LE PROJET POUTINE
Article
publié dans la Lettre n° 396
du
2 mai 2016
LE PROJET POUTINE. Texte Hugues Leforestier. Mise en scène Jacques Décombe avec Nathalie Mann et Hugues Leforestier.
Vous êtes un dictateur, le mot est lâché. Dans le bureau du chef de l’Etat, Svetlana arrive, convoquée par celui qui lui fut très proche, qui incarne maintenant l’omnipotence, le Président Poutine. Elle est Procureure Générale, en possession de dossiers à terrible charge avec preuves à l’appui, elle jouit de la faveur populaire, comme en témoignent les vidéos médiatiques projetées en fond de scène. Si elle représente le danger de la justice en marche, le locataire – dirait-on le propriétaire ? – du Kremlin a, quant à lui, les moyens effectifs de ses menaces. Et il ne se prive pas de les distiller ou de les asséner, au cours de ces retrouvailles entre deux adversaires qui n’ont pas toujours été ennemis, loin s’en faut. Un fils si ressemblant. Dans un dialogue de coups de poing en aveux esquissés, mâtiné de tentatives de séduction et de reconquête, s’élabore la trame d’un huis clos politique et personnel, dans lequel ne pénètrent que le filigrane de la famille menacée par le dictateur ou, sur l’écran, les protestations véhémentes des manifestants, ou encore l’évocation nauséeuse des tortures perpétrées par le régime. Svetlana tangue, mais ne fléchit pas, dans la claustration que lui impose Poutine, en miroir d’une relégation sibérienne à peine interrompue par cette convocation. Svetlana s’accroche au bon droit qu’elle défend, égrène toutes les malversations de son adversaire, brandit la vindicte obstinée du TPI et des médias occidentaux. Poutine est inflexible dans la justification de ses choix politiques et son amour ressassé de la Russie, mais tangue parfois quand les amours enfuies se rappellent subrepticement au souvenir du cœur. Il joue, elle est émue, il est dur comme un roc, elle vacille, opiniâtre et loyale. Qu’en est-il de leur sincérité respective ?

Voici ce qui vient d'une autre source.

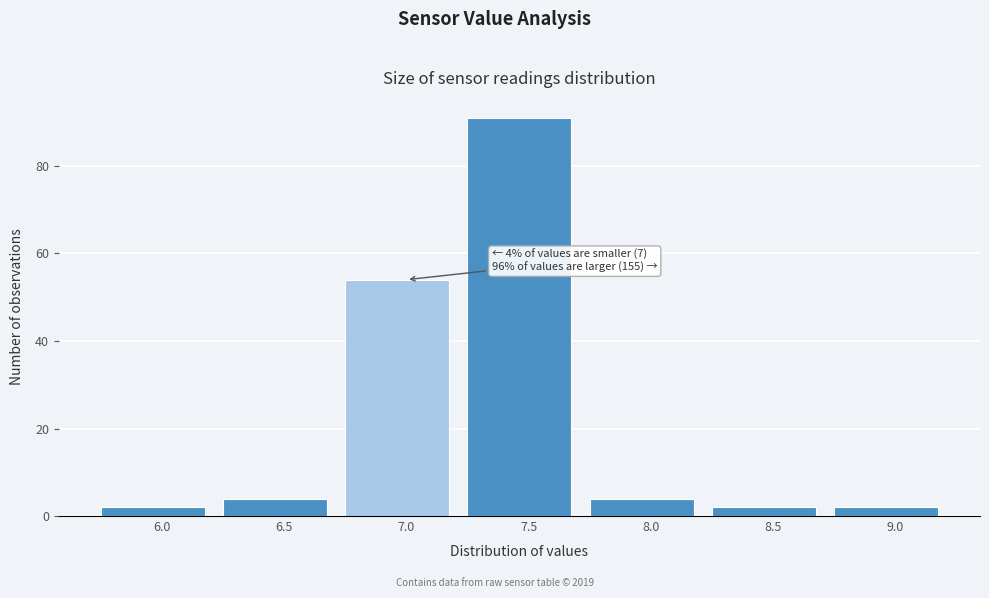

Reading left to right, list all the values displayed in this chart.

6.0=2	6.5=4	7.0=54	7.5=91	8.0=4	8.5=2	9.0=2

Dans une joute pied à pied, mot à mot, sarcasme à persiflage, le duo Svetlana-Poutine fonctionne à merveille, les dialogues ciselés font mouche, brodés sans conteste dans une connaissance documentaire et historique.
Un ultime chantage en forme de tentation, une ultime hésitation, tout est dit par le geste à peine ébauché… Tout ? Dans un duo-duel d’une telle intensité, il serait si décevant d’avoir à entrevoir une victoire, n’est-ce pas ? A.D. Théâtre des Béliers Parisiens 18e.